By TINA CASAGRAND
Technology changes cultures more dramatically than any leaders or disasters ever have. It affects what we eat, how we spend our day and the interactions we choose.
When Old Southwest neighbors gathered at Alan and Sue Luger’s backyard Saturday, June 19, they came a step closer to village life, to times before television and air conditioning kept us inside.
In addition to officer elections, the agenda included the following discussions:
- Proposed changes to West Broadway (only members of the association’s Google group can view the link)
- Finding volunteers to organize future picnics
- Holding a neighborhood yard sale day, possibly for seed money for the association
- Creating a volunteer network to monitor city meetings like Planning and Zoning
But like pre-electricity days, neighbors were also at the the weather’s mercy. For the second Saturday in a row, strong winds and rain snuffed out the gathering as if it were a candle. Association leader Hank Ottinger barely had time to introduce himself before rain dispersed the crowd.
The organizers were at a bit of a loss. A crowd of 50 people shrunk to six neighbors and two reporters, who gathered across the street in Nancy Harter’s garage.
“How far did you get?” Harter asked Ottinger.
“Not far,” Ottinger answered, joking that he saw “visions of Woodstock” as the storm rolled in.
The neighbors arranged their lawn chairs in a semicircle facing the street. They had important things to talk about but weren’t sure how to move forward.
“Any organization is going to rise and fall on communication,” Ottinger said.
The association has good assets — two online groups, new e-mail addresses from the latest picnic’s sign-in, and a friendly neighborhood where people walk and bike. A Pew Research report called “Neighbors Online” found that “internet tools are gaining ground in community-oriented communications.”
Old Southwest does have two online pages:
- Old Southwest and Broadway Yahoo Group: message board includes 261 members and encompasses both sides of Broadway.
- Historic Old Southwest Neighborhood Association Google Group: offers information specifically to members of the Old Southwest Neighborhood Association
“People come to the picnic to get away from technology, get away from the phone, to separate off for a while,” said Hicks, who envisions a hybrid of online and in-person activities.
He appreciates online tools for their ability to distribute information, but concludes, “I don’t see that replacing personal contact.”
Here are some other things that neighborhood associations do to keep in touch. It’s a healthy mix of old-fashioned tactics and new technology.
1. Hoofing it
Old Southwest resident Michael Hicks suggested flier distribution and neighborhood canvassing to advertise events and encourage neighbor involvement.
This University of Nebraska website suggests ways neighborhoods can develop more face-to-face connection and better communication. Other ideas include lawn signs, telephone trees and a neighborhood website.

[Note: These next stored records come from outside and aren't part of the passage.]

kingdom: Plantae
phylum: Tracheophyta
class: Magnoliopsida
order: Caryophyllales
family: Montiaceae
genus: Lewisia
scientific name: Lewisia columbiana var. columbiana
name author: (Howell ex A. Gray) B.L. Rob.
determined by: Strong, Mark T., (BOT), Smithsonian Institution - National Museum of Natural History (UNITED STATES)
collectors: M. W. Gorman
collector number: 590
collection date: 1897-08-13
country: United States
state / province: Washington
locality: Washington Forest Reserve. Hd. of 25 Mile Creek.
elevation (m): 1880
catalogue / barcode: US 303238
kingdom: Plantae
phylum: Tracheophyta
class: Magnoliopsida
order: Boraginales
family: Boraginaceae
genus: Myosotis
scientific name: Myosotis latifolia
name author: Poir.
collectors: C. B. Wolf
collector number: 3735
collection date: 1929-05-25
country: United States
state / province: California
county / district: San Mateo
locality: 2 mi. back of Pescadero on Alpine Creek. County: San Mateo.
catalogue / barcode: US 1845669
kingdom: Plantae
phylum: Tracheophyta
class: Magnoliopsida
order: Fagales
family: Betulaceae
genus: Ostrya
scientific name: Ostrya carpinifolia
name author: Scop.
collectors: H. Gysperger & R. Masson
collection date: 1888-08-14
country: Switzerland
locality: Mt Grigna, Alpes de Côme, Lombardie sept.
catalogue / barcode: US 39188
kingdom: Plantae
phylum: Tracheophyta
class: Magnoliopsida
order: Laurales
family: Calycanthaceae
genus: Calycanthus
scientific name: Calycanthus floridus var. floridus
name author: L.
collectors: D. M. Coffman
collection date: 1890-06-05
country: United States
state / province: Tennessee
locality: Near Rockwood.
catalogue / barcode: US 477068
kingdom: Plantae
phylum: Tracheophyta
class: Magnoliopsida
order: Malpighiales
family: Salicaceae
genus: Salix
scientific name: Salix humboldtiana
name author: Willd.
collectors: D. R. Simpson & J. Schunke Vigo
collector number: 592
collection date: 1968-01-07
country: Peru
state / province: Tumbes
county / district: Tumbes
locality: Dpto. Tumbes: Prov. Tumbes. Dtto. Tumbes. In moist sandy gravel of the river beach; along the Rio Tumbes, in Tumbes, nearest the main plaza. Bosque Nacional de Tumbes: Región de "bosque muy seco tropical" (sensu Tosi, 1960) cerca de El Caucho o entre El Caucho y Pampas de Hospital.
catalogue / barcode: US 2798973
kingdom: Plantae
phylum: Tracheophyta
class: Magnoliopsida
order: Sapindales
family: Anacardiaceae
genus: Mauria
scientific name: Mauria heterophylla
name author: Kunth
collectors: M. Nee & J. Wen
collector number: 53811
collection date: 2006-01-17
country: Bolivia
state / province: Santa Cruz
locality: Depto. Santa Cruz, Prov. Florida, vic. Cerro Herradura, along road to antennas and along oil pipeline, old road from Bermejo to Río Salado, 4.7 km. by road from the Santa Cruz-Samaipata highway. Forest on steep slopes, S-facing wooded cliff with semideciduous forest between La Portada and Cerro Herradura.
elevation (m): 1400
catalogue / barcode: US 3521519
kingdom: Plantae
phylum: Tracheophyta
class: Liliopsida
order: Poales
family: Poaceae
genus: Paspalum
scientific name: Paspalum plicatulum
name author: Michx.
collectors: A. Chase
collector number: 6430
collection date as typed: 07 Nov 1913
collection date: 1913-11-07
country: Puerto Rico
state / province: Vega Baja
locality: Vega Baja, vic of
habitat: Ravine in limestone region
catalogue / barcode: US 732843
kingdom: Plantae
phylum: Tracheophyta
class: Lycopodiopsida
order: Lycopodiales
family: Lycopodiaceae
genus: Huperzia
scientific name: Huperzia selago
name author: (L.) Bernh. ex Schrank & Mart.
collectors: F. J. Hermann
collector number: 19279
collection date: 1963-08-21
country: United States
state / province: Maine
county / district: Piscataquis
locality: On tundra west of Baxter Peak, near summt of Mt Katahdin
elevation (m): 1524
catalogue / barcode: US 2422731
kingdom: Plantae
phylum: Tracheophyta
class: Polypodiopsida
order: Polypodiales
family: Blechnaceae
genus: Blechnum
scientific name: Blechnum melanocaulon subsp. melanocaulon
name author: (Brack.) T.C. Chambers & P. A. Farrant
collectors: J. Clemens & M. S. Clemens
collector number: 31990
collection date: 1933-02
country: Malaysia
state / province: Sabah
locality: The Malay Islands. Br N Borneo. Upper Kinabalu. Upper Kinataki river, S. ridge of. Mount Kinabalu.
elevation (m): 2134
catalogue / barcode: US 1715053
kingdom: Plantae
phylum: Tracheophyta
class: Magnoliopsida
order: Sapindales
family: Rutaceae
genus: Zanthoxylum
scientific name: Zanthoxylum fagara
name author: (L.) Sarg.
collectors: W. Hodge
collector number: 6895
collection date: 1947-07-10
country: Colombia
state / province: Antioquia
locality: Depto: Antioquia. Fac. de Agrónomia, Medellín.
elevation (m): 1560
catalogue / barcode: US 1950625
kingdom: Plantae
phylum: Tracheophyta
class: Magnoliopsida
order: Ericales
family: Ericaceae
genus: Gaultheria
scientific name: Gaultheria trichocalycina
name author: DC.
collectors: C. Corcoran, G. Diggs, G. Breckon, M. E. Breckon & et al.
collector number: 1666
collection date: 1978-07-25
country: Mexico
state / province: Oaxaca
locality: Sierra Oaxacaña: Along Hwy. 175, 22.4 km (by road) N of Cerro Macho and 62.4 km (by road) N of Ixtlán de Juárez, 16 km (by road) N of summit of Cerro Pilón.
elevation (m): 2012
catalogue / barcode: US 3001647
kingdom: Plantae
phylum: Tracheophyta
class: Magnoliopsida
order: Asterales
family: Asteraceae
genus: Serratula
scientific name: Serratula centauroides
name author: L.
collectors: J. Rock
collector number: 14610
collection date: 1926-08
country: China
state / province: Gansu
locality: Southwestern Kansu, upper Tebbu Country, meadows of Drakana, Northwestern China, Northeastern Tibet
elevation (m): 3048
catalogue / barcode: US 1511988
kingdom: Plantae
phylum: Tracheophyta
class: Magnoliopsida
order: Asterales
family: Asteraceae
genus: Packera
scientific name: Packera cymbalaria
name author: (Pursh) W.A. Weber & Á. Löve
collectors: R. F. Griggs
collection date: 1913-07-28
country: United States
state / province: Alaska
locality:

When volunteers knocked on doors to advertise the Old Southwest neighborhood picnic, half of the households responded. Ottinger said he was well-received and even found common acquaintances by going door-to-door.
2. Using Facebook
Nancy Harter posed a question to the 20-something reporters: “What has Facebook done for your generation to make communication easier?”
The answer probably comes easier for 20-somethings than for the demographic in the Old Southwest neighborhood. Harter says she hopes that as 50- to 60-year-olds start doing more of it, the social networking site will be a more viable option for the neighborhood.
The Forest Acres Neighborhood Association in South Carolina maintains an highly active Facebook page where people can post their concerns, respond to polls, RSVP to events and meet other neighbors.
3. Instituting a welcome wagon
Everyone agreed that electronic message boards don’t relate to a warm handshake and eye contact.
“In terms of establishing relationships that will be stable, I don’t think that does it,” Ottinger said.
Something the residents agreed they would like to see is a welcome wagon for families moving into the neighborhood. Welcome teams can greet new neighbors in a myriad of ways, including cooking for the family and partnering with nearby businesses to provide them with gift baskets.